In December of 2009, Dobby was 10 months old and weighed 60 pounds (about 27kg). He had spent all summer grazing and swimming, and life was good. In July he had moved outside to sleep under the stars (well, not quite) but he clearly preferred the great outdoors. Suddenly: frozen water and crunchy mud.
Little Dobby’s first winter was a nasty shock. What happened to his swimming pool? Where did the grass go?
Indoors was cozy and warm and we encouraged him to sleep in the bedroom with us. We spread out blankets for him, but he was angry and marked them. He marched to the kitchen door and asked to go out. We opened the door and frozen air smacked him in the face. The outdoors was broken: why didn’t I fix it?
His baby bathtub was filled with warm water and toys. It’s a big tub, but can you imagine a full-grown Dobby in there, twice the size?
Having a rambunctious capybara indoors is a full-time job. It’s sorta like letting a couple gerbils run around on your bed. They are so fun to watch, and then you stop paying attention for a few minutes and they are pooping everywhere and chewing their way in and out of your pillowcase.

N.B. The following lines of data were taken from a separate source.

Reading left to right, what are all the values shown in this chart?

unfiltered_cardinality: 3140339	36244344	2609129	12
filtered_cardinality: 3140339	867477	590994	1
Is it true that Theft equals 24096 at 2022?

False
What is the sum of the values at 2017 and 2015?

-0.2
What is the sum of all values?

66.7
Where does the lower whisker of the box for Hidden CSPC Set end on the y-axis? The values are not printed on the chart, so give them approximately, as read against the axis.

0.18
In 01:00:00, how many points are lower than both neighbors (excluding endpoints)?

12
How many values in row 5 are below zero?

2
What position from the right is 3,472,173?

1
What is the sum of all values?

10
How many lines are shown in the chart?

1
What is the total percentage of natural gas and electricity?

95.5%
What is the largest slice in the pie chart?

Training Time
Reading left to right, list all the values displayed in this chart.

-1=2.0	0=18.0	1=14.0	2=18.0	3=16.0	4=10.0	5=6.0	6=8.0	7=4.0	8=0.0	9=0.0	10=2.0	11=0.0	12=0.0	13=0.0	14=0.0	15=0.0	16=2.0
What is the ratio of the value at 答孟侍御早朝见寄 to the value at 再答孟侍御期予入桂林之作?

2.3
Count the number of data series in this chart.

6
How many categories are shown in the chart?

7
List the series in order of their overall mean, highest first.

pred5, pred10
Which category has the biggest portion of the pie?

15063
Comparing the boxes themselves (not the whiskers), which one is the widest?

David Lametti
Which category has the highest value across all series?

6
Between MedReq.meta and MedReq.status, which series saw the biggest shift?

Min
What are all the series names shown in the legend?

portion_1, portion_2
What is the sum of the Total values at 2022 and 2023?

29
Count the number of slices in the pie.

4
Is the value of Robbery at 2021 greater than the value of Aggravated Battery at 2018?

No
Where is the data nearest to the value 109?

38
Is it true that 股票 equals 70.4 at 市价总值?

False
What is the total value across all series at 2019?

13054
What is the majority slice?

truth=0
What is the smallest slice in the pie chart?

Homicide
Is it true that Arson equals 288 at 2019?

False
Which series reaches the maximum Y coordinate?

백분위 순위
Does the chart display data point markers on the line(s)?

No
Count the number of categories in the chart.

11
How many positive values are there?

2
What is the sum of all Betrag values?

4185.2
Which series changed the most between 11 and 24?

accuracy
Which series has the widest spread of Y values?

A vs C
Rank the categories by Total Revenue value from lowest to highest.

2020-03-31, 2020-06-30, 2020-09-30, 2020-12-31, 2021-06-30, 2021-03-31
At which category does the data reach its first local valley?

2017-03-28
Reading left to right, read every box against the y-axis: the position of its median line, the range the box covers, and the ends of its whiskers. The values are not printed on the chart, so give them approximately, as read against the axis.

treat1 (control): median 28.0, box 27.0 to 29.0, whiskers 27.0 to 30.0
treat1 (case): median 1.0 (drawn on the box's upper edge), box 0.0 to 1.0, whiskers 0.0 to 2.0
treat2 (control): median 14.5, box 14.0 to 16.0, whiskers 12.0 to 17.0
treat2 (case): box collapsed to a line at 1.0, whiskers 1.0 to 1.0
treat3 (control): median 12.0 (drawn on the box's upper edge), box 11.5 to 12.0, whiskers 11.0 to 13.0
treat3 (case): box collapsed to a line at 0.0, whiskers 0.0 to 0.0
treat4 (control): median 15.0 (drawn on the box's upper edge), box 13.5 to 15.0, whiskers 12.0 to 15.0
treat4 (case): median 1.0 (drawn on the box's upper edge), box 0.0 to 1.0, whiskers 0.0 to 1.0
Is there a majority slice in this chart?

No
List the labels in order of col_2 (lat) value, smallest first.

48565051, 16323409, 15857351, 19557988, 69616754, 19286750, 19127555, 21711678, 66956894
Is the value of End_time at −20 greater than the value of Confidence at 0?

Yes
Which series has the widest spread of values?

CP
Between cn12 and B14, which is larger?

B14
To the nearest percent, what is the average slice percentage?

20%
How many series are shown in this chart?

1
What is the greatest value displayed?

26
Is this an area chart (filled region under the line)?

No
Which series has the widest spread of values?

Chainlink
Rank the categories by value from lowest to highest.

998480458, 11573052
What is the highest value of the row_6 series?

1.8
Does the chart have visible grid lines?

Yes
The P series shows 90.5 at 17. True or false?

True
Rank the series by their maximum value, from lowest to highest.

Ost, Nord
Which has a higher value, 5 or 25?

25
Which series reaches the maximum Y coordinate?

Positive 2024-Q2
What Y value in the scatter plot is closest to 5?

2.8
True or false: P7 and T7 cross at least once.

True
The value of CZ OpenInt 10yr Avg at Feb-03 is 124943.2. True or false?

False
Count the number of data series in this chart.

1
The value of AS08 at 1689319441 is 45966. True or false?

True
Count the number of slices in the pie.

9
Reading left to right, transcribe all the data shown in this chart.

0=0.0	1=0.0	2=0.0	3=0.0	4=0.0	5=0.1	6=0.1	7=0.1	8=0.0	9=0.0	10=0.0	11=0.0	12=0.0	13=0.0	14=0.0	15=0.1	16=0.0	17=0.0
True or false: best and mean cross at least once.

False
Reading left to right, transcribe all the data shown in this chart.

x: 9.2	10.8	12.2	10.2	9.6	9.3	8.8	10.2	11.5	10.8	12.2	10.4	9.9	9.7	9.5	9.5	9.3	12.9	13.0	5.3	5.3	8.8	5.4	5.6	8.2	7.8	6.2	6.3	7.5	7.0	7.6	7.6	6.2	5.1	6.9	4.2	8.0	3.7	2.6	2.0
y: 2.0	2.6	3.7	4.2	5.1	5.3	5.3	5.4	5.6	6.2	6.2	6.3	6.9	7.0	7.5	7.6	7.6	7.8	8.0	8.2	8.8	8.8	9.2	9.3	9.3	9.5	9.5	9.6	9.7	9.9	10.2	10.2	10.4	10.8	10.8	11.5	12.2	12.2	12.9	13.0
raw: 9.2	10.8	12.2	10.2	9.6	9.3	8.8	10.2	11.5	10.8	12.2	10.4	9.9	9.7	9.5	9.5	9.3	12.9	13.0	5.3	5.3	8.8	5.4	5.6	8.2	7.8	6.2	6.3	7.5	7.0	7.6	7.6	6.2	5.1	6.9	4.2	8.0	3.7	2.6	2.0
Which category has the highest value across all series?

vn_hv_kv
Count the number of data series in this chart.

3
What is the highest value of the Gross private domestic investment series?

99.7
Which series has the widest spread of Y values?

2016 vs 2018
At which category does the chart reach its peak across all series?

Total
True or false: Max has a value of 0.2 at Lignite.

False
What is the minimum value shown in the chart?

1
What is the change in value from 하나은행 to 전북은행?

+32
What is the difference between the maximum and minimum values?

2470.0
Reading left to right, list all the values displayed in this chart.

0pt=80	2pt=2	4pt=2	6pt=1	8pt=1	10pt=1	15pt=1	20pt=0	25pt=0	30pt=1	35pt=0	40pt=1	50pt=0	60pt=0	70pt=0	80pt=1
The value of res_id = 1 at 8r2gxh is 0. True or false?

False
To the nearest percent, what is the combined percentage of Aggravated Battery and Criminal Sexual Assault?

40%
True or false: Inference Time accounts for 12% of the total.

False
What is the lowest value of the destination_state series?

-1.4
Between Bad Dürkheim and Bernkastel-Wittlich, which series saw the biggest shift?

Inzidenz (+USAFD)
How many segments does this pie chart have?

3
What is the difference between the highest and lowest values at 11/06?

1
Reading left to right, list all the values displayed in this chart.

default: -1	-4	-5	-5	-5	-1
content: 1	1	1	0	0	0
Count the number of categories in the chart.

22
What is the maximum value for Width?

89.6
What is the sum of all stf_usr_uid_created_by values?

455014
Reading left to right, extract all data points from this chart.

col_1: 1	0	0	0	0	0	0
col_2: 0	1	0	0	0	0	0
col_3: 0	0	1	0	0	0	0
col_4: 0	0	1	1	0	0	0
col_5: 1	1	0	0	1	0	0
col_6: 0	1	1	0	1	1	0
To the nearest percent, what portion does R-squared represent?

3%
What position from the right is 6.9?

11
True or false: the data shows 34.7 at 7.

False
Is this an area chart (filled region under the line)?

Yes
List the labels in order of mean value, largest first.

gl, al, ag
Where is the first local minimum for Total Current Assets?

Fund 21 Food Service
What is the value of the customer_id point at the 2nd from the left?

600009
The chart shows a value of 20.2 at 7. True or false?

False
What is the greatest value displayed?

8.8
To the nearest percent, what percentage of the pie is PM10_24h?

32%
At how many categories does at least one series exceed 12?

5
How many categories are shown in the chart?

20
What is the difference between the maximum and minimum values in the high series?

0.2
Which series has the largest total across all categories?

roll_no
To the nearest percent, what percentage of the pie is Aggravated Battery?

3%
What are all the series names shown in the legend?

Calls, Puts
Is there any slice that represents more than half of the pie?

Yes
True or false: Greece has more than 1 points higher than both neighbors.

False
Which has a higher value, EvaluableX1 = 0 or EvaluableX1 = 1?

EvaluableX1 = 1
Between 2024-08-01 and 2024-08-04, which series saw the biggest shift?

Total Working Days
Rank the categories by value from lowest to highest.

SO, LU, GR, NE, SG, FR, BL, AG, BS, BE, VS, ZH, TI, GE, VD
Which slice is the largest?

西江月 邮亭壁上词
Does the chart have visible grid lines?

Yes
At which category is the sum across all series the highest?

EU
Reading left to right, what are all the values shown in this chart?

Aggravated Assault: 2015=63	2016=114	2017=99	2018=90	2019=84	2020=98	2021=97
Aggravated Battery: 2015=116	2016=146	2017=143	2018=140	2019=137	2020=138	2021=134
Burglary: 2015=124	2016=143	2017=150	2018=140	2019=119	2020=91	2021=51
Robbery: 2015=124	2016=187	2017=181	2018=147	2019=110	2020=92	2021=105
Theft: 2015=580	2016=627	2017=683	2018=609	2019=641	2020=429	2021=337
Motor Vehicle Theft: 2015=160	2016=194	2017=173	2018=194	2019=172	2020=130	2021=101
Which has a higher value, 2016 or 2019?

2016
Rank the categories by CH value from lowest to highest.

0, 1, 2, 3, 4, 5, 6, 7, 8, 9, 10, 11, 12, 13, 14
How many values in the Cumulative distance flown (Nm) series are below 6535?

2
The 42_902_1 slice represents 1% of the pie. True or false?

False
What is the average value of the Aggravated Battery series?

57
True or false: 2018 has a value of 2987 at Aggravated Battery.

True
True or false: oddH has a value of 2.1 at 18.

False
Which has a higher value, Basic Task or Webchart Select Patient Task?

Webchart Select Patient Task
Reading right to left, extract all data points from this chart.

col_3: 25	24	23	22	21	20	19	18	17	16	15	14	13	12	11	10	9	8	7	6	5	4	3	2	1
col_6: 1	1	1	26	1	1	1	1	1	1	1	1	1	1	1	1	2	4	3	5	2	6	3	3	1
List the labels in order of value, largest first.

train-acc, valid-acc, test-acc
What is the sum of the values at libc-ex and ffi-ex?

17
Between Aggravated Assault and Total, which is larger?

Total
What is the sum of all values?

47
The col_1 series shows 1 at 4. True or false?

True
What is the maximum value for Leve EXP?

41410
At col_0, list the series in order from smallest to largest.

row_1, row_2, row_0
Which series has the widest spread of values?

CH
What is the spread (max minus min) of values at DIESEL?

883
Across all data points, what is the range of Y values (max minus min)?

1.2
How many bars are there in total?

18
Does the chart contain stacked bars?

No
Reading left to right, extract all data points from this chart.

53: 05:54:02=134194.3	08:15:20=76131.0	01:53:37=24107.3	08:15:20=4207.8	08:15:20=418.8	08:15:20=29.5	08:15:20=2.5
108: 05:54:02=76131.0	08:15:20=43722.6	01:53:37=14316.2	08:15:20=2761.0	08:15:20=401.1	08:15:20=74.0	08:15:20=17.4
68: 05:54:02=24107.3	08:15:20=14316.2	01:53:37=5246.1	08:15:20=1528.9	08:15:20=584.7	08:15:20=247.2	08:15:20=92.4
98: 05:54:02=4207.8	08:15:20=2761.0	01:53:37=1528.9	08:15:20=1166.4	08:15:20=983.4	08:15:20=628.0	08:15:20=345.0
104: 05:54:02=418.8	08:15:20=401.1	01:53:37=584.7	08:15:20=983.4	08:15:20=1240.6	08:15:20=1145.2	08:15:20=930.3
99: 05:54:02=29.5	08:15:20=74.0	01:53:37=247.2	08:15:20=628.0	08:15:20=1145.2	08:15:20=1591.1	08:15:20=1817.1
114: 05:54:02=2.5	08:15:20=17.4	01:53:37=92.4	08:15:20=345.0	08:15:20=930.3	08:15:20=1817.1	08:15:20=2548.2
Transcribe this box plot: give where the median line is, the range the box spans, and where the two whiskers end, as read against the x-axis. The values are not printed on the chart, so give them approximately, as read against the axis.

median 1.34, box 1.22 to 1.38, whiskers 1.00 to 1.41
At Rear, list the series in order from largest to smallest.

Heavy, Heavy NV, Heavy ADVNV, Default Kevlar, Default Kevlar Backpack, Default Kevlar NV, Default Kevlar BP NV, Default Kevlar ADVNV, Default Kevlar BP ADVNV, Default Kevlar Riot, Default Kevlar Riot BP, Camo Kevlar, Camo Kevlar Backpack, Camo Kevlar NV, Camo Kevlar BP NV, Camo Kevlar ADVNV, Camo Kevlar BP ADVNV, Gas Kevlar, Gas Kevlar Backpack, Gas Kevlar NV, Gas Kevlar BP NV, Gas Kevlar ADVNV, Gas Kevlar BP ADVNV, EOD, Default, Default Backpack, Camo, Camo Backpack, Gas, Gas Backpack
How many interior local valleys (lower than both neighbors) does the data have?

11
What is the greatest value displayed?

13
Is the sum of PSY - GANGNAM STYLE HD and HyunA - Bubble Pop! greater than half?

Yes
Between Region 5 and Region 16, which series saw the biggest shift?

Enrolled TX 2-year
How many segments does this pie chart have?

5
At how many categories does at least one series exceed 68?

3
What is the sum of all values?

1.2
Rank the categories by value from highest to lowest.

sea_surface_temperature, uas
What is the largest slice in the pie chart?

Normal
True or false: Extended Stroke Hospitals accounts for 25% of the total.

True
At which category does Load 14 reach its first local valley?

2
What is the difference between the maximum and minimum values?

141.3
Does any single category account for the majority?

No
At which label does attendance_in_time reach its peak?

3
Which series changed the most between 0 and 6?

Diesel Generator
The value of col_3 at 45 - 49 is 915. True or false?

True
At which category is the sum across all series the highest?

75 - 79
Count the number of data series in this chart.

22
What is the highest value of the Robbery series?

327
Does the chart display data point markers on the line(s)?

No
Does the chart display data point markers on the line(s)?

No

Some winter activities remained the same. At 10 months, capybaras are still babies. (Look how short his fur is!) He was happy indoors for milk time and a nap but then out he went.
You can see that there is ice on the deck. He still had a potty bowl indoors, but he had been living outdoors for six months and rarely used it. It’s actually more convenient when capybaras poop outside. But you do have to keep the ice out of the bowl.
When it freezes in Seattle, it often stops raining and the sun comes out. We still played with the ducks and hens, and went to the front yard to graze. He especially enjoyed looking at the pond next door. It didn’t freeze and the wild ducks flamboyantly splashed and dabbled, as if it was actually warm over there.
When he came back in, he would warm his paws on the heat register.
These were the early days, when a portable exercise pen could keep him confined to the kitchen. And before he started eating my cookbooks. The guinea pigs were still a bit higher than his eye level and Ziggy hadn’t started to taunt Dobby. Needless to say, the hamster in the blue cage was oblivious to the Rodent Royalty inches from her face.
Keeping Dobby entertained was The Bartender’s full-time job because I had to go to work.
Fortunately, capybaras, even young frisky ones, are okay with hanging out, napping, chewing up paper bags, and tossing plushies around. Even more fortunate is the usual brevity of our arctic weather.
Capybaras are social animals, but they do reach saturation when they get too much attention. When Dobby turned his back on us like this, it meant he needed a “time out” from us.
This isn’t the whole story, though. This is the G rated story. The pg-13 story is in the book. An older blog version is here. He made an ungodly mess every evening, dark acres of capy poop minefields between the bed and the bathroom door. A dozen rugs and a dozen blankets to change out every day and then the washer broke. Dobby was “sick” except he wasn’t. Oh, the memories.
After Dobby died, I spent six months of avoiding the pain that Dobby’s memory brought me. I can finally find joy in reminiscing. I have thousands of photos and videos. You have probably seen the best ones, but I might as well share these seconds with you as I look through them. I also have some old mini-dv’s that might have some baby Dobby videos. Cross your fingers.